• [WHAT TO WORK ON]
Answer these questions from the Śmigus Dyngus passage:
(a) What is the Polish name for Wet Monday?
(b) In rural areas, where might a girl be dragged after being soaked in bed?
(c) Why were pussy willow branches used in place of palm leaves?

Category: Easter

Category: Easter

Śmigus Dyngus

Śmigus Dyngus is a celebration held on Easter Monday each year; which traditionally involved men throwing buckets of water over women. The ladies were supposed to wait until the next day to get their revenge by soaking the guys but the reality today is a massive water fight with everyone soaking everyone on the same day.

The day is known affectionately as Wet Monday (lany poniedziałek in Polish) and if you are in Poland on this day, expect to get soaked from head to toe. There are no rules anymore and weapons of choice include water guns, balloons, buckets and anything else that can carry water.

Usually the ladies end up drawing the short stick during this tradition and the prettier they are, the wetter they will be. Very attractive girls can expect to be soaked repeatedly during the day.

In Poland’s rural areas, sneaking into a girl’s home in the morning and throwing a bucket of water over her whilst she is still in bed and then dragging her to a nearby river or pond for a further soaking is not unusual. Sometimes the girl and her bed are thrown in the water together.

There are other rituals associated with Śmigus Dyngus apart from throwing water at each other, including whipping with pussy willow branches, dressing up as bears and other woodland creatures, house-to-house processions and verse declarations.

Traditionally, boys would whip girls with pussy willows on Easter Monday and the girls would reciprocate on the next day. Pussy willow branches were adopted as an alternative to the palm leaves used elsewhere in Easter celebrations, because they were not available in Poland. Prior to the beginning of the whipping, the pussy willow branches were blessed by priests on Palm Sunday.

[Aerial scene parsing data]
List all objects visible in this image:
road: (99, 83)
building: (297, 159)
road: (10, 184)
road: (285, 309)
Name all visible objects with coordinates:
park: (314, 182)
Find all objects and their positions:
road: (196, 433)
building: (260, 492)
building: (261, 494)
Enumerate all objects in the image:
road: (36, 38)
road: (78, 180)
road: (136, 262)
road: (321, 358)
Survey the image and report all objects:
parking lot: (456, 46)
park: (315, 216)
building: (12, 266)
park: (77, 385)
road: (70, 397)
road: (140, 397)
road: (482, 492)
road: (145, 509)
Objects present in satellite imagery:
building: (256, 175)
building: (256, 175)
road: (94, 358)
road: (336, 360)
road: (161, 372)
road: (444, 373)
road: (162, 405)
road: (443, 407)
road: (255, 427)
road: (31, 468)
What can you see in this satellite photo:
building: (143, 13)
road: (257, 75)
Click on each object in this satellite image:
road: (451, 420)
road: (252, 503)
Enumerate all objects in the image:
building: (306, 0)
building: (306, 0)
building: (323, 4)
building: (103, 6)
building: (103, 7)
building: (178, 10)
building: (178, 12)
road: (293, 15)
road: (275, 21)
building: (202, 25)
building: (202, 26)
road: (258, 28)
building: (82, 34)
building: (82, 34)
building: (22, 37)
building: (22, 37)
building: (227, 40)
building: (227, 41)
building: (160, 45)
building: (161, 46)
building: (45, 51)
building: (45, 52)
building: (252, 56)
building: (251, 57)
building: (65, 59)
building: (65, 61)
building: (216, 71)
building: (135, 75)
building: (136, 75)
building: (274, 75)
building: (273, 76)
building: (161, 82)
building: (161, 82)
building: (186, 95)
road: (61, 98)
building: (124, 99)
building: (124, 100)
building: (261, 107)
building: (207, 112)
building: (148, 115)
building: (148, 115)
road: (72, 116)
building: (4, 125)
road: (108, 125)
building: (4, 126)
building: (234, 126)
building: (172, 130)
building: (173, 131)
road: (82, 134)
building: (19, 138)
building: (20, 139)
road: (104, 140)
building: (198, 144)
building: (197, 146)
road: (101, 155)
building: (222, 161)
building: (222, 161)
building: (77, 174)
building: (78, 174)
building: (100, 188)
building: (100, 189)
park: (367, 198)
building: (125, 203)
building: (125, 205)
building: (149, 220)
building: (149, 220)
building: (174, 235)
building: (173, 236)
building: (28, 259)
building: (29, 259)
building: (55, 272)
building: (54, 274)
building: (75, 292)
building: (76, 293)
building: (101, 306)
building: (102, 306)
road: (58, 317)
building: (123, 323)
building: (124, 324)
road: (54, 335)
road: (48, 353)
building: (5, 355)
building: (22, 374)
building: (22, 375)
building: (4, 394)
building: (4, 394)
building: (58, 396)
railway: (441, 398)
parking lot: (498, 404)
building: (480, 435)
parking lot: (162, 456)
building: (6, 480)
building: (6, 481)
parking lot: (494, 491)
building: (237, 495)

• [RESPONSE AREA]
(a) Lany poniedziałek.
(b) To a nearby river or pond.
(c) Palm leaves were not available in Poland.